Для физиков всего мира имя великого итальянского ученого Энрико Ферми стало символом цельности и универсальности физики. Творчество Ферми напоминает нам, что физика едина и сегодня, хотя физики как индивидуумы все более и более становятся узкими специалистами. Можно даже сказать, что появление на научной арене XX столетия человека, который внес такой громадный вклад в развитие и теоретической физики и экспериментальной физики, и астрофизики, и технической физики, – явление скорее уникальное, нежели редкое: когда Ферми умер в 1954 г., от нас ушел последний универсальный физик нашего столетия и, вероятно, последний универсальный физик вообще.

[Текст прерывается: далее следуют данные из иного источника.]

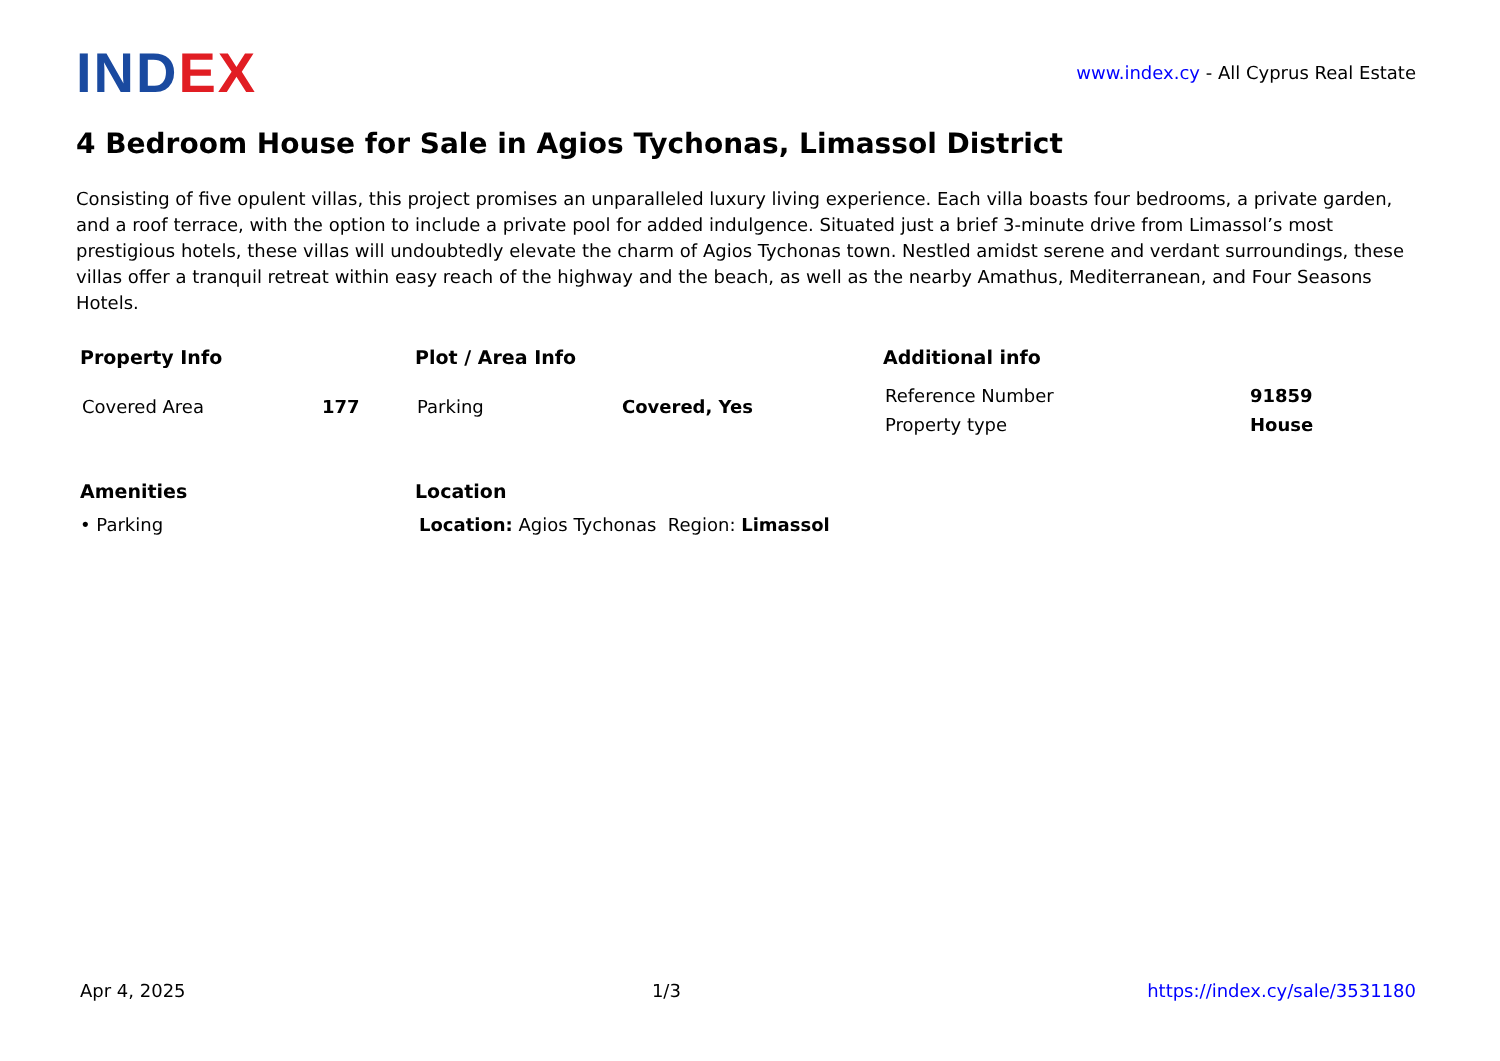INDEX
www.index.cy - All Cyprus Real Estate
4 Bedroom House for Sale in Agios Tychonas, Limassol District
Consisting of five opulent villas, this project promises an unparalleled luxury living experience. Each villa boasts four bedrooms, a private garden, and a roof terrace, with the option to include a private pool for added indulgence. Situated just a brief 3-minute drive from Limassol’s most prestigious hotels, these villas will undoubtedly elevate the charm of Agios Tychonas town. Nestled amidst serene and verdant surroundings, these villas offer a tranquil retreat within easy reach of the highway and the beach, as well as the nearby Amathus, Mediterranean, and Four Seasons Hotels.
Property Info
| Covered Area | 177 |
Plot / Area Info
| Parking | Covered, Yes |
Additional info
| Reference Number | 91859 |
| Property type | House |
Amenities
• Parking
Location
Location: Agios Tychonas Region: Limassol
Apr 4, 2025 1/3 https://index.cy/sale/3531180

Читатель, интересующийся более обстоятельно научным обликом Ферми, может найти обширный материал в книге «Научные труды Энрико Ферми» (будет опубликована в 1971 г. издательством «Наука»), где имеется введение, написанное Б. Понтекорво, и многочисленные комментарии учеников Ферми к его статьям, а также в книге Б. Понтекорво и В. Покровского «Э. Ферми в воспоминаниях учеников и друзей» (книга будет опубликована в 1972 г. издательством «Наука»).

Юность

Ферми родился в Риме 29 сентября 1901 г. в семье служащего. Если можно говорить о врожденном призвании, то, несомненно, Ферми был рожден физиком. Хотя в семье никто не побуждал его к занятиям наукой, он с детства проявил исключительный интерес к математике и физике. Интеллектуальное развитие мальчика, впоследствии гениального ученого, представляет большой интерес, и я хотел бы подробнее остановиться на этом.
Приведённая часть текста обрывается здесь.